▸ PASSAGE CHOISI:
※ ※ ※
Qui peut vraiment prétendre n'avoir rien reçu ? L'économiste Frédéric Bastiat écrivait en pleine Révolution industrielle : « N'est-il pas merveilleux que nous-mêmes nous nous mettions à la gêne pour couvrir le pays de chemins de fer, sur lesquels aucun de nous ne voyagera peut-être ? » Aller au bout de la logique qui interdit de bénéficier du labeur des aïeux ramènerait les hommes à la préhistoire. Nous héritons tous : d'un savoir, d'une langue, d'un pays façonné par d'autres. « Les morts gouvernent les vivants », déclarait Auguste Comte. L'héritage n'est pas qu'un capital, mais un enracinement. Dans l'Ancien Testament, on célébrait tous les 50 ans un jubilé, ou les terres vendues étaient restituées aux propriétaires d'origine (Lévitique 25, 8-13). Après la captivité en Égypte, elles étaient devenues sacrées. Ce n'est pas au goût du jour en France, où les droits de succession pourraient un jour faire place à d'autres, a priori peu populaires... En 2025, l'épargne cumulée des Français représente 6 300 milliards d'euros.
※ ※ ※
Données enregistrées:

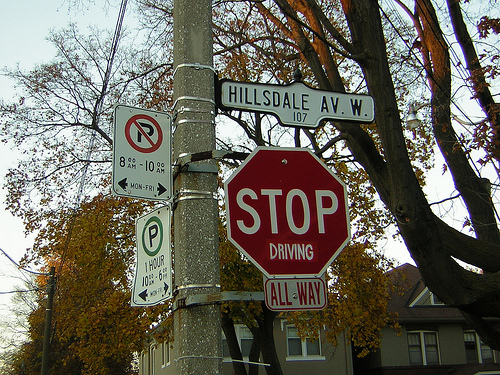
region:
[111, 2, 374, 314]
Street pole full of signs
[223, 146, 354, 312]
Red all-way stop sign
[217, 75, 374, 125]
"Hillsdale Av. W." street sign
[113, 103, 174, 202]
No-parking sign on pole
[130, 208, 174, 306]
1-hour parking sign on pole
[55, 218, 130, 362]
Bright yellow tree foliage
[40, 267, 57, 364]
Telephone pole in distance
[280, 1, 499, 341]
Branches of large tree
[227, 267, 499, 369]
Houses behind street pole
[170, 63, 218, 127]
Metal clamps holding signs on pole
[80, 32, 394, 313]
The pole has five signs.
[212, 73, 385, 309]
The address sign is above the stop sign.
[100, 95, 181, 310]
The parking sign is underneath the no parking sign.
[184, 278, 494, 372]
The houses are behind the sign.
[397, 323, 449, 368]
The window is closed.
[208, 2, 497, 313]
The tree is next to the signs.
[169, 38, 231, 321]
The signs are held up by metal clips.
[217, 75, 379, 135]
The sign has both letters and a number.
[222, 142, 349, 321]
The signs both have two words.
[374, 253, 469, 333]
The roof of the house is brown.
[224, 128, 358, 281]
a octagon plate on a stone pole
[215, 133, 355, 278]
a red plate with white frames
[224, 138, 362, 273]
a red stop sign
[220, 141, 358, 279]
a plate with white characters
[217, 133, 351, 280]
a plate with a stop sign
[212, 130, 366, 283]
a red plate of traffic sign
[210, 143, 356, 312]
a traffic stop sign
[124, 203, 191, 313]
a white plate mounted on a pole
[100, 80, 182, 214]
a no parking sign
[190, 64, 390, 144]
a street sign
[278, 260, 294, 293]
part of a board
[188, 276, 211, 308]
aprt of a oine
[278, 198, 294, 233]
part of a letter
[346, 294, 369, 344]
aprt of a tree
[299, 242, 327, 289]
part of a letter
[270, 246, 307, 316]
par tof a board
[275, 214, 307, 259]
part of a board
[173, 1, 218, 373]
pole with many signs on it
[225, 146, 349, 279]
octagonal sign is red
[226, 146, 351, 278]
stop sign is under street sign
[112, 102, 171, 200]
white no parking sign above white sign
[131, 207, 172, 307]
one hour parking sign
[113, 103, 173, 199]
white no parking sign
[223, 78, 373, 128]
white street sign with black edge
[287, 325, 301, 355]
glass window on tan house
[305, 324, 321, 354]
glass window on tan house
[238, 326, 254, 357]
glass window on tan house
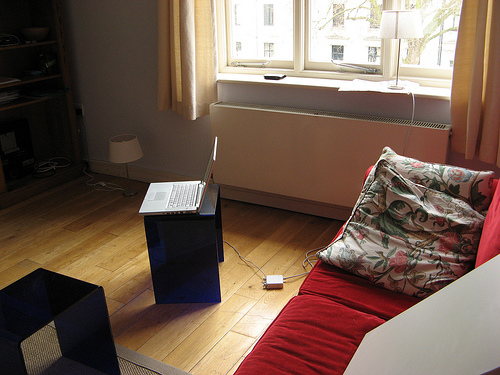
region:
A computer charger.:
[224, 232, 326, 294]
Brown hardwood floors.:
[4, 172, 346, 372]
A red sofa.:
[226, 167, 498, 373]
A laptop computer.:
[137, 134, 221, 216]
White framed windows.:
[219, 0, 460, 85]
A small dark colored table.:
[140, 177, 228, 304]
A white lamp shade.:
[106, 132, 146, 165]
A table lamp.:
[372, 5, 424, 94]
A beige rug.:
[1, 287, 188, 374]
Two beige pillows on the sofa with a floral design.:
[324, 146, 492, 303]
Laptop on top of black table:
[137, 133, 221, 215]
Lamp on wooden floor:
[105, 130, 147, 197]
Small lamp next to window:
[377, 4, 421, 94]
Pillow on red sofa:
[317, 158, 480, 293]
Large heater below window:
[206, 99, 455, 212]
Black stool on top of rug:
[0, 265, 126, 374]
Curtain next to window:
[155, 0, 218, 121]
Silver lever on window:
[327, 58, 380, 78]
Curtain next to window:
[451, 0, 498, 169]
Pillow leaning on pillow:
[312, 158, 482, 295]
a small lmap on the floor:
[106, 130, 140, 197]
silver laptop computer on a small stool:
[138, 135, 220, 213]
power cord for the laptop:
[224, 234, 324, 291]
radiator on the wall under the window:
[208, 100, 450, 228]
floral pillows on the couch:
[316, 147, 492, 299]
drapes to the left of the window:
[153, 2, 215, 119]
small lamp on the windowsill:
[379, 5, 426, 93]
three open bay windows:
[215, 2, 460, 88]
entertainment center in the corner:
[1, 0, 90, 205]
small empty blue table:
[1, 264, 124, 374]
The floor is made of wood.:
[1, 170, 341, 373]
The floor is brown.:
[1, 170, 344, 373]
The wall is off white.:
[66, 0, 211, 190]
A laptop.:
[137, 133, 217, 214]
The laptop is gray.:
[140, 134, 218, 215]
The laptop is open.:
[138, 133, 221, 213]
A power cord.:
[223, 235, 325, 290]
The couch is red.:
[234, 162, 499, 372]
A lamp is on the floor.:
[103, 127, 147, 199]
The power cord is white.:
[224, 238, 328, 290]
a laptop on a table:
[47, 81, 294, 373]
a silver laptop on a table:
※ ※ ※
▸ TÂCHES À RÉALISER:
**1.** Réécrivez sous forme de liste le paragraphe du passage choisi qui commence par « Qui peut vraiment prétendre », en conservant ses faits principaux.
**2.** Dressez la liste complète de ce dont, d'après le passage choisi, nous héritons tous.
**3.** Répondez aux questions suivantes sur le passage choisi :
(a) Tous les combien d'années célébrait-on un jubilé dans l'Ancien Testament ?
(b) Qui a déclaré « Les morts gouvernent les vivants » ?
(c) À combien s'élève l'épargne cumulée des Français en 2025 ?

▸ RÉPONSES AUX EXERCICES:
**1.**
- Personne ne peut vraiment prétendre n'avoir rien reçu.
- En pleine Révolution industrielle, Frédéric Bastiat jugeait merveilleux que l'on se mette à la gêne pour couvrir le pays de chemins de fer sur lesquels on ne voyagerait peut-être pas.
- Interdire de bénéficier du labeur des aïeux ramènerait les hommes à la préhistoire.
- Nous héritons tous d'un savoir, d'une langue et d'un pays façonné par d'autres. Auguste Comte disait : « Les morts gouvernent les vivants ».
- L'héritage n'est pas seulement un capital, c'est aussi un enracinement.
- Dans l'Ancien Testament, un jubilé célébré tous les 50 ans rendait les terres vendues à leurs propriétaires d'origine (Lévitique 25, 8-13).
- Cette idée n'est pas au goût du jour en France, où les droits de succession pourraient un jour être remplacés par d'autres droits, a priori peu populaires.
- En 2025, l'épargne cumulée des Français atteint 6 300 milliards d'euros.

**2.**
- un savoir
- une langue
- un pays façonné par d'autres

**3.**
(a) Tous les 50 ans.
(b) Auguste Comte.
(c) À 6 300 milliards d'euros.